Sui limiti e le contraddizioni, anche sul piano esegetico, di questa lettura del dato normativo ci si
è soffermati in altra sede (Carabelli-Leccese, 2005). Qui conviene solo sottolineare come il
passaggio legislativo più recente renda ormai ancora più insostenibile la deformazione prodotta
dalla tecnica dei rinvii a partire dalla legislazione della crisi, poiché esso infligge un vulnus alla
forte valenza democratica che dovrebbe avere il processo negoziale, nella misura in cui si pretenda
di riconoscere effetti generali all’attività contrattuale svolta da tali soggetti (cfr., in senso analogo,
Rusciano, 2003).
E’ per questo che un ritorno rigoroso al diritto privato, quanto all’efficacia soggettiva dei
contratti collettivi di diritto comune, ci appare, alla fine, in grado di costituire un baluardo difensivo
contro il processo degenerativo in atto, che può oltretutto stimolare un nuovo vigore nella
riflessione intorno all’attuazione dell’art. 39 Cost. o comunque intorno all’esigenza di rimettere in
agenda la questione della regolamentazione del sistema di contrattazione collettiva e di
rappresentanza sindacale, secondo canoni che restituiscano in pieno valore al principio di
democrazia sindacale fondato sulla volontà della maggioranza dei lavoratori.
Un illustre collega, alcuni anni or sono ed in altro contesto, affermò, con una frase rimasta
famosa, che «il trentanovismo è nelle cose» (Pera, 1985); anche chi in passato ha pensato
ottimisticamente che si potesse fare a meno di affrontare di petto il problema dell’erga omnes e del
predetto principio di democrazia ritrova oggi, in quell’affermazione, un motivo di ripensamento
critico delle scelte degli anni più recenti. Ed infatti, ove pure si ritenesse indispensabile (continuare
a) perseguire la ‘governabilità’ del sistema socio-economico e la strategia della ‘flessibilizzazione
guidata’, attraverso la scelta di (continuare a) far interagire la legge e la contrattazione collettiva (al
fine di esaltare il determinante contributo di essa agli equilibri socio-economici del sistema),
assicurando però senza lesioni costituzionali l’efficacia generale dei suoi prodotti contrattuali,
occorrerebbe rimettere mano all’impegno (al momento quiescente, almeno nelle intenzioni
dell’esecutivo: cfr. quanto affermato nel Libro bianco) delle riforme (eventualmente anche del testo
costituzionale), tenendo in particolare conto le esigenze di concreta verifica della volontà
maggioritaria dei lavoratori.
Ovviamente non è questa la sede per interrogarsi sui possibili modelli attraverso cui attuare tale
verifica, con riferimento ai soggetti da investire dei poteri negoziali e/o ai prodotti dell’attività
negoziale. Quel che ci sembra indubbio, peraltro, è che - per esigenze di coerenza generale di
sistema - un eventuale intervento riformatore non potrebbe riguardare soltanto la contrattazione di
tipo derogatorio, anche nella modalità integrativa o specificativa, ma dovrebbe evidentemente avere
portata generale, nel senso di riferirsi ad ogni tipo di attività contrattuale collettiva della quale si
intendano ottenere contratti collettivi ad efficacia erga omnes.
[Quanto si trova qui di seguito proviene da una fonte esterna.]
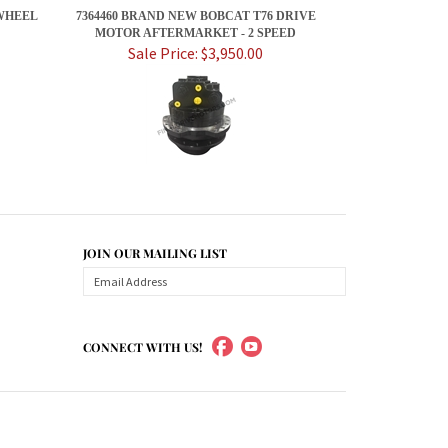
WHEEL
7364460 BRAND NEW BOBCAT T76 DRIVE
MOTOR AFTERMARKET - 2 SPEED
Sale Price: $3,950.00
JOIN OUR MAILING LIST
CONNECT WITH US!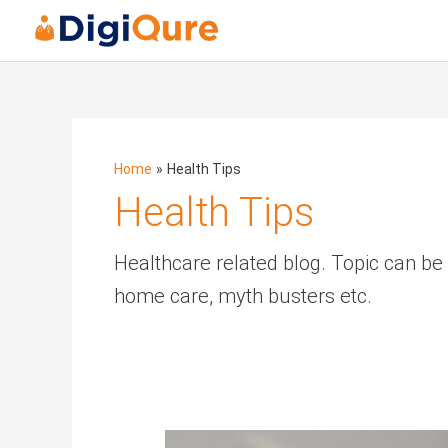
Posts
navigation
Home
Health Tips
Health Tips
Healthcare related blog. Topic can be
home care, myth busters etc.
Dermatologist’s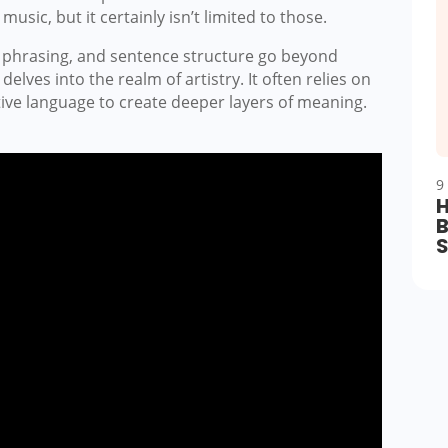
music, but it certainly isn’t limited to those.
ds, phrasing, and sentence structure go beyond
lves into the realm of artistry. It often relies on
tive language to create deeper layers of meaning.
9
H
B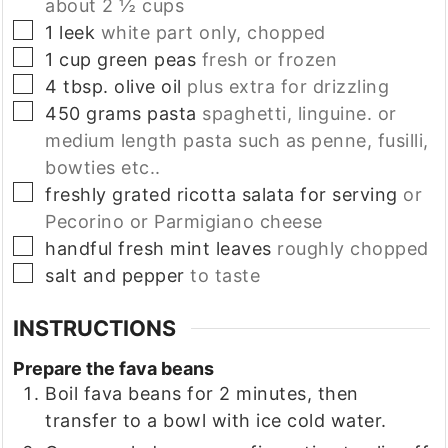
about 2 ½ cups
▢
1
leek
white part only, chopped
▢
1
cup
green peas
fresh or frozen
▢
4
tbsp.
olive oil
plus extra for drizzling
▢
450
grams
pasta
spaghetti, linguine. or
medium length pasta such as penne, fusilli,
bowties etc..
▢
freshly grated ricotta salata for serving
or
Pecorino or Parmigiano cheese
▢
handful
fresh mint leaves
roughly chopped
▢
salt and pepper
to taste
INSTRUCTIONS
Prepare the fava beans
Boil fava beans for 2 minutes, then
transfer to a bowl with ice cold water.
Da questo punto di vista, la riflessione che Massimo D’Antona aveva avviato nell’ultimo dei
suoi scritti (D’Antona, 1999) risulta, a ben vedere, indipendentemente dalle soluzioni da lui
prospettate, significativamente anticipatrice dei bisogni di riforma che il nostro sistema, ormai
23
stressato dalle operazioni di ‘rappezzamento’ dell’ultima fase del secolo scorso, presenta alle soglie
del nuovo (analoghe esigenze di un intervento riformatore del legislatore sono espresse, tra gli altri,
da Rusciano, 2003; Bellavista, 2003; Campanella, 2000; Carinci F., 2004).